Reformulating KG traversal as sparse matrix multiplication is deceptively simple yet remarkably effective: it exploits deep hardware optimizations for matrix operations (SIMD, GPU tensor cores) and shifts the system bottleneck from graph traversal to memory management.
The retention of the REL matrix is the key innovation enabling path reconstruction. Other matrix-based methods (e.g., GraphBLAS) lose edge information during matrix multiplication; LogosKG achieves interpretability at zero additional cost by independently maintaining a triple-to-relation mapping.
The "card-dealing" strategy for degree-aware partitioning is elegant and efficient, with \(O(|E|\log|E|+|T|)\) complexity rendering preprocessing overhead negligible.

Limitations & Future Work¶

Experiments focus primarily on biomedical KGs; although the framework is domain-agnostic, validation on other domains is lacking.
LRU caching may become inefficient when query distributions are highly skewed.
The KG-LLM interaction experiments are exploratory; the choice of downstream reasoning components (learned vs. non-learned) warrants deeper investigation.
No fair comparison with distributed systems (e.g., TigerGraph clusters) is conducted at large scale.

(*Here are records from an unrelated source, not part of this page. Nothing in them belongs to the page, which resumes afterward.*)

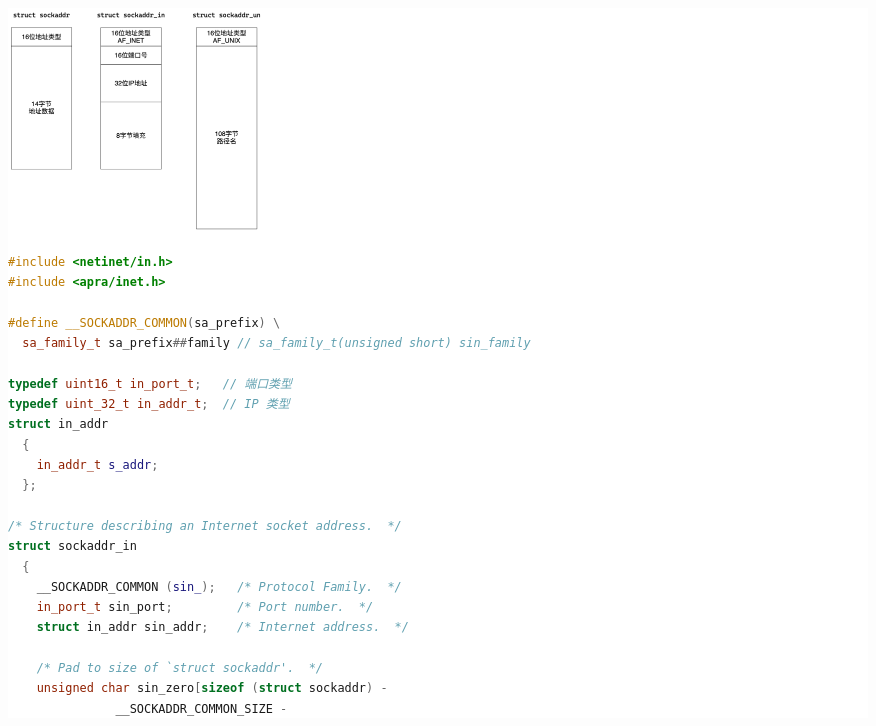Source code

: <img src="././11-套接字编程.assets/sockaddr大致结构图示.png" style="zoom:25%;" />

```cpp
#include <netinet/in.h>
#include <apra/inet.h>

#define	__SOCKADDR_COMMON(sa_prefix) \
  sa_family_t sa_prefix##family // sa_family_t(unsigned short) sin_family

typedef uint16_t in_port_t;   // 端口类型
typedef uint_32_t in_addr_t;  // IP 类型
struct in_addr
  {
    in_addr_t s_addr;
  };

/* Structure describing an Internet socket address.  */
struct sockaddr_in
  {
    __SOCKADDR_COMMON (sin_);   /* Protocol Family.  */
    in_port_t sin_port;			/* Port number.  */
    struct in_addr sin_addr;	/* Internet address.  */

    /* Pad to size of `struct sockaddr'.  */
    unsigned char sin_zero[sizeof (struct sockaddr) -
			   __SOCKADDR_COMMON_SIZE -
```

vs. Neo4j/TigerGraph: Database engines provide rich query languages but require distributed infrastructure; LogosKG achieves comparable scalability on a single device through matrix-based operations.
vs. GraphBLAS: Matrix-based but lacking path reconstruction and scalability; LogosKG addresses both limitations via the REL matrix and partitioning.
vs. DGL/PyG: GPU frameworks prioritize training over retrieval; LogosKG is specifically designed for retrieval efficiency.

Rating¶

Novelty: ⭐⭐⭐⭐ The combination of ternary matrix decomposition and degree-aware partitioning constitutes a novel system design.
Experimental Thoroughness: ⭐⭐⭐⭐ Multi-baseline comparisons, scalability validation, and KG-LLM interaction experiments are included, though the domain coverage is relatively narrow.
Writing Quality: ⭐⭐⭐⭐ The system paper is clearly written, with complete algorithmic pseudocode and complexity analysis.
Value: ⭐⭐⭐⭐ Addresses practical system bottlenecks in large-scale KG high-hop retrieval; open-source and reusable.